Pour mieux se protéger, les troupes américaines ont pris leurs distances avec la population, qu'elles se sont mises à traiter avec méfiance, avec nervosité, voire avec panique — c'est, semble-t-il, d'après le compte rendu qu'en a fait un journaliste du Washington Post, ce qui s'est produit avec la voiture pleine de femmes et d'enfants sur laquelle des militaires américains ont ouvert le feu à un point de contrôle, près de Nadjaf, le 31 mars, tuant sept personnes.

Les autres «bavures», attribuées à tort ou à raison aux forces de la coalition et exploitées par la télévision irakienne, ont fait le reste. En deux semaines, les troupes américaines sont devenues, aux yeux de nombreux Irakiens, celles qui tuent les femmes et les enfants.

C'est aussi l'image qu'elles se sont forgée au delà de l'Irak, en Europe et dans le monde arabe: «Nous sommes les agresseurs et nous tuons des enfants», résume Michael Doran.

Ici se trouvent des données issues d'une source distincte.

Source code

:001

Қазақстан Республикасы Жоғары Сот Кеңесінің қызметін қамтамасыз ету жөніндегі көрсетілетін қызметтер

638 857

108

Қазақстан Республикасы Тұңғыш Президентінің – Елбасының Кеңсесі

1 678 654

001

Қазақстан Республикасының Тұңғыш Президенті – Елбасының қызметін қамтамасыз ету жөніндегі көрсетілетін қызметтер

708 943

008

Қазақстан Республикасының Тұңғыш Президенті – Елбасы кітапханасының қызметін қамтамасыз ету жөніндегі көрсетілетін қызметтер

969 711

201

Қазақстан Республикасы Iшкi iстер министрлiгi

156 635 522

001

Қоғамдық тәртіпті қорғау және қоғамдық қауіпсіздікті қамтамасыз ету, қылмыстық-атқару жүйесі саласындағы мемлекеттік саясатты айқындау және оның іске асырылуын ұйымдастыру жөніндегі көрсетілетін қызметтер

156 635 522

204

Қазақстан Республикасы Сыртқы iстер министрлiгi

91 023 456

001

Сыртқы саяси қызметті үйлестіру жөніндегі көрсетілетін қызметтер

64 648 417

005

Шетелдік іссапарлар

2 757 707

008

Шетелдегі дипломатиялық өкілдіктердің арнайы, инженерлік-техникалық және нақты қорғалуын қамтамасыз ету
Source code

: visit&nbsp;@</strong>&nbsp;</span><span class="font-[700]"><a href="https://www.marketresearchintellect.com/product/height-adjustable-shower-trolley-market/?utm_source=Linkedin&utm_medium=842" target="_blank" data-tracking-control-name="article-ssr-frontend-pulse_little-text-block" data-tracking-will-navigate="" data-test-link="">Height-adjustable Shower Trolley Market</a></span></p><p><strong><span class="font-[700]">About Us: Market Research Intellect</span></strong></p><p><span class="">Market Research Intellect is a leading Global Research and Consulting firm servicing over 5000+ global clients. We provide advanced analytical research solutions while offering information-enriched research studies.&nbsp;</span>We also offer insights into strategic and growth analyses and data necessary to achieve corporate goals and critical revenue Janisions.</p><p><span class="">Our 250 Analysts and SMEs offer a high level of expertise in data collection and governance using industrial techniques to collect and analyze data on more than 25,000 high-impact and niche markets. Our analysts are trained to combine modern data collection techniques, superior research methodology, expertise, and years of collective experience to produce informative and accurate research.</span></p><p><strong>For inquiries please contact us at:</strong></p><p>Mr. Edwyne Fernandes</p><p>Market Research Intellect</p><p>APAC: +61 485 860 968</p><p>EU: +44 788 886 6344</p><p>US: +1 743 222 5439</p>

Certains experts regrettent que l'armée américaine n'ait pas davantage mis l'accent, dans cette guerre, sur les opérations psychologiques, moins coûteuses que les gadgets technologiques mais plus adaptées à la conquête des «coeurs et des esprits», de la même manière qu'on avait reproché à la CIA et au FBI, après le 11 septembre 2001, d'avoir privilégié les méthodes high tech sur le bon vieux facteur humain.

Aux États-Unis, la perception des «dégâts collatéraux» est moins forte, l'opinion ayant d'abord à digérer ses propres morts. Mais bien que plus lentement, elle fait aussi son chemin, d'autant plus que les Américains n'y avaient pas été préparés. Et qu'on n'a pas encore découvert de ces stocks d'armes de destruction massive dont il fallait débarrasser l'Irak. Un autre facteur encourage cette prise de conscience: la présence des journalistes «incrustés» dans les unités américaines qui, surtout en ce qui concerne ceux de la presse écrite, gardent une grande liberté de ton et n'hésitent pas à remettre en question les méthodes des soldats si elles leur paraissent douteuses.

Les critiques des médias

De même, les bataillons d'experts militaires indépendants qui se succèdent à longueur de journée sur les chaînes de télévision américaines et qui n'hésitent pas à critiquer la stratégie formulée au Pentagone peuvent accroître la confusion. Au Congrès, les démocrates n'osent plus rien dire, mais ce sont les généraux à la retraite qui jouent le rôle de l'opposition, par médias interposés. Rien n'exaspère d'ailleurs plus George Bush dans cette guerre, racontent certains journaux américains, que «les médias et ceux qui critiquent». Sait-il que même les fidèles Britanniques, partenaires de la coalition, s'y mettent aussi?

On peut donc comprendre pourquoi, subitement, à la veille de la bataille de Bagdad, les dirigeants américains redoublent d'avertissements sur «les jours difficiles et dangereux» qui attendent leurs troupes dans la capitale irakienne. «Nous ne nous attendons pas à entrer dans Bagdad comme dans du beurre, ni à saisir la ville en un coup de main», a déclaré mercredi le général Stanley McChrystal, l'un des responsables de l'état-major. «Nous nous préparons à un combat très dur.» Plus question de promettre un «cakewalk», du «gâteau».

Quelques nouvelles rassurantes sont tout de même venues, mercredi, éclairer leur horizon: l'accord conclu par Colin Powell, le secrétaire d'État, en Turquie, et, pour la première fois, des reportages sur des civils irakiens acclamant les troupes américaines, dans les rues de Nadjaf.